Global Positioning Systems History is The History of Your Rights Dissolving


Technological history, including global positioning systems history, usually begins in the military world.

When the Soviet Union sent up the Sputnik satellite, a terrified United States ordered the Department of Defense to create the Information Processing Technology Office, to developed the transmission of data through complex networks.

This was led by J.C.R. Licklider and Lawrence Roberts at BBN Technologies in Cambridge Massachusetts. 

Their information technology grew up and moved out on them, however, and in the 1980’s made its way into public awareness, finally reaching the status of the World Wide Web in the early 90s. 

Satellite communications also continued to improve, although the public usually became aware of the developments only as the mass media broadcast the launching of one ‘communications’ satellite after another. 

“Communications” is often a euphemism for spying.

There are really only so many satellites needed for military and civilian phone calls.

The first successfully tested navigational satellite was the Transit, operated by the U.S. Navy in 1960.

One of the first communication satellites, launched in 1963, was Telstar.

Echo and Syncom were other names for the various series of satellites that went into orbit at this time. In the 60’s, the U.S.-Soviet Space Race set the stage for the global positioning systems history to begin.

The effort to launch satellites was an international one, usually controlled by military dollars and mission directives.



Why Does the Military Spend so Much on “Communication”?

American satellites, with a huge and innovative national network of universities and military scientists cooperating together, supported by vast budgets, usually took the lead in advances. 

The Soviets lost ground to American work in the 60’s, while China and Europe began efforts to match development in U.S., and all of the regions were successfully maintaining satellite networks in the 70’s. 

During the 70’s, the complex equations and satellite orbits required for global positioning calculations were developed.

There is a disturbing gap in public records regarding the deployment of GPS satellites during the 60’s and 70’s, however. 

In global positioning systems history, this gap can be explained away with discussions of technical difficulties slowly solved.

Yet the development of spy satellites providing surveillance of Soviet territory proceeded apace. 

It is now commonly acknowledged that the National Security Agency of the United States was obtaining incredible photographs and audiotapes of Soviet military and political activities in the 70’s. 

Why was the global positioning system quiescent at the same time?

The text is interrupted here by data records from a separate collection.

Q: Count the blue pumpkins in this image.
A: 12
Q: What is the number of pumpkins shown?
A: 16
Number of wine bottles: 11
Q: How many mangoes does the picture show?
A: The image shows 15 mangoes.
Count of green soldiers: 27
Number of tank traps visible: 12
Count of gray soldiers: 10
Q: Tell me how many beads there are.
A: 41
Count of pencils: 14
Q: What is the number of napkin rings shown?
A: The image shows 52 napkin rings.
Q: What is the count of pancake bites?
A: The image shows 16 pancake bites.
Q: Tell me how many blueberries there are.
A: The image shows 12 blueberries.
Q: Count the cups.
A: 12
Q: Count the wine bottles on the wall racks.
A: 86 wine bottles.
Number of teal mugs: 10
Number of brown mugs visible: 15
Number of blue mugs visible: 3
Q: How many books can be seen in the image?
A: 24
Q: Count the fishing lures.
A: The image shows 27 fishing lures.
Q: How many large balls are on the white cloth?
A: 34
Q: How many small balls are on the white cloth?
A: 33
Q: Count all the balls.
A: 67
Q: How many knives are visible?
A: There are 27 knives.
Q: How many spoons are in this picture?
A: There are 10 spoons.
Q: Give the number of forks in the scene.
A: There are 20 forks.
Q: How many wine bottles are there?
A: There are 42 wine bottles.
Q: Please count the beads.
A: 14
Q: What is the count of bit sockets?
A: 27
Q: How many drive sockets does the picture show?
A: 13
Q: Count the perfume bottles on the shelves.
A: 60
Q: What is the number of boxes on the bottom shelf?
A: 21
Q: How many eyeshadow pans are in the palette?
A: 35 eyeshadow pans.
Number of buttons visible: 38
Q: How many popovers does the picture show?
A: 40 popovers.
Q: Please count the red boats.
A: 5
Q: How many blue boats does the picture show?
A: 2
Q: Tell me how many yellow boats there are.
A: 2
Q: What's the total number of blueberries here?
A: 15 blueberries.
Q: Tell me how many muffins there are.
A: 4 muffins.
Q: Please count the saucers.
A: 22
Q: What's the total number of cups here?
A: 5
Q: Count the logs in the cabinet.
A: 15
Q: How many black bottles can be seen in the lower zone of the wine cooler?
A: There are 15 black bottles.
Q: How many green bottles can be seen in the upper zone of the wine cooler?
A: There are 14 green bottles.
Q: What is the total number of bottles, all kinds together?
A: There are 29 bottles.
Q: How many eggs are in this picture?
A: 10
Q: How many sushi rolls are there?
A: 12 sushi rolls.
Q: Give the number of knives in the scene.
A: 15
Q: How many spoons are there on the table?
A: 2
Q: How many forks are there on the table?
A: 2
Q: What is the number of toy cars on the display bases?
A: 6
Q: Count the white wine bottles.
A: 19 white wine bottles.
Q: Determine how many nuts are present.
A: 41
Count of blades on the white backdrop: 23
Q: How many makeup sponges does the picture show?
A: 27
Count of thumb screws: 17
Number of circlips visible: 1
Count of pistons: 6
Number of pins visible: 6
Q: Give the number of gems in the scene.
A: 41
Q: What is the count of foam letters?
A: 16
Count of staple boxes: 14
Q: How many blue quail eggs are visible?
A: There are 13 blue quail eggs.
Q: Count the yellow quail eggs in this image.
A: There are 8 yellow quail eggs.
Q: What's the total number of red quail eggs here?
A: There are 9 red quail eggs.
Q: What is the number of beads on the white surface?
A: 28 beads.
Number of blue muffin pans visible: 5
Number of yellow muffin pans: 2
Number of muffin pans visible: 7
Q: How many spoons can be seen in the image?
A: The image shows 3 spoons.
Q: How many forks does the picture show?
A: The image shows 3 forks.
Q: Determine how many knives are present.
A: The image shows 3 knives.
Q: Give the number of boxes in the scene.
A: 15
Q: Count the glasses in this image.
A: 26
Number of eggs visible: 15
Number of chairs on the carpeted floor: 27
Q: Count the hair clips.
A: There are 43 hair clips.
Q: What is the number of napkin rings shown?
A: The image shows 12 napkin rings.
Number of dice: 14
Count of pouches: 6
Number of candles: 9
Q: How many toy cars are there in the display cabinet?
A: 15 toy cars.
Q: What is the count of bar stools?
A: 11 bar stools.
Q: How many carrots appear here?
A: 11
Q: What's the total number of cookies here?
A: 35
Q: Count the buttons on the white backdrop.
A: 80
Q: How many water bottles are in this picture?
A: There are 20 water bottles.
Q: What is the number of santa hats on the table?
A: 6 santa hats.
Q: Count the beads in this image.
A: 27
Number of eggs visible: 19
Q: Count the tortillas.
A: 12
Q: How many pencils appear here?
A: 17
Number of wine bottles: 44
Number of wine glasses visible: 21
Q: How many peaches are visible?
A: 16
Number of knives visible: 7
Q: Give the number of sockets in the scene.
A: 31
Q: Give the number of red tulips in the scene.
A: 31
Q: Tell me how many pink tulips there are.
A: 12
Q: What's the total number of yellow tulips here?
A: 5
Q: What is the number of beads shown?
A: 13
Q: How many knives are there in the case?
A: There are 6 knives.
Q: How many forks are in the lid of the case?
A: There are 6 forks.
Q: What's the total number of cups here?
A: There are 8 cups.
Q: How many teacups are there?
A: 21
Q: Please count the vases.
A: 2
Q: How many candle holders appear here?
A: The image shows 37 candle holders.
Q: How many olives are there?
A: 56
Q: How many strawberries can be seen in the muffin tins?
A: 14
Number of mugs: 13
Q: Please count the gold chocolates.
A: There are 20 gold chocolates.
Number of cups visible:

The answer is, it was not.

Ronald Reagan admitted as much after a horrific incident in 1983. 


Hair Trigger Frightens the Public into Wanting GPS

A Korean airliner, KAL 007, strayed into Soviet airspace and was brutally shot down for its crime of poor navigation, killing 269 people on board. 

In the aftermath, as the Soviet satisfied themselves with accusation of spying, the U.S. Government made the decision to make extant global positioning systems available to the public for the first time, to prevent such wanderings from occurring again. 

Global positioning systems history was now part of the public world. 

Reagan was again a hero, providing comforting eulogies, platitudes and folksy bonhomie, while – in true Reagan form – locking the barn door after the horse was gone.

He fulfilled the same role after the bombing of a Marine barracks in Lebanon and the destruction of the Challenger space shuttle, cause by the publicity-hungry White House pushing a reluctant NASA into launching during a winter freeze.

The public received a frightening gift. 

The GPS was able, after adjustments and modifications that took several years, to provide coverage to anyone with the right equipment on hand, equipment that was compact enough to hold in one hand and cost a little over $100. 

The GPS equipment could tell you exactly where you were located on the planet and exactly where to move if you were lost. 

What else can the equipment do? That’s the problem. We don’t know. 

We are not asked for our opinion on these frighteningly accurate mapping technologies (and remember, these are just the ones we KNOW about – that are freely available in the public domain) and we never will be asked unless we make it clear that we are paying attention.

One can assume that the tracking beacons of Hollywood movies are somehow involved.

There was a block of 20 years during which we know virtually nothing of the engineering designs and purposes woven into the global positioning system. 

Today, China, Russia, Europe and India all have their own GPS projects underway.

This doesn’t mean that the 5 billion people of the world today are all tagged and under mind control. Yet.

But does this mean that no one will ever be lost again? Does this mean that no one can ever be alone again? Global positioning systems history has just begun.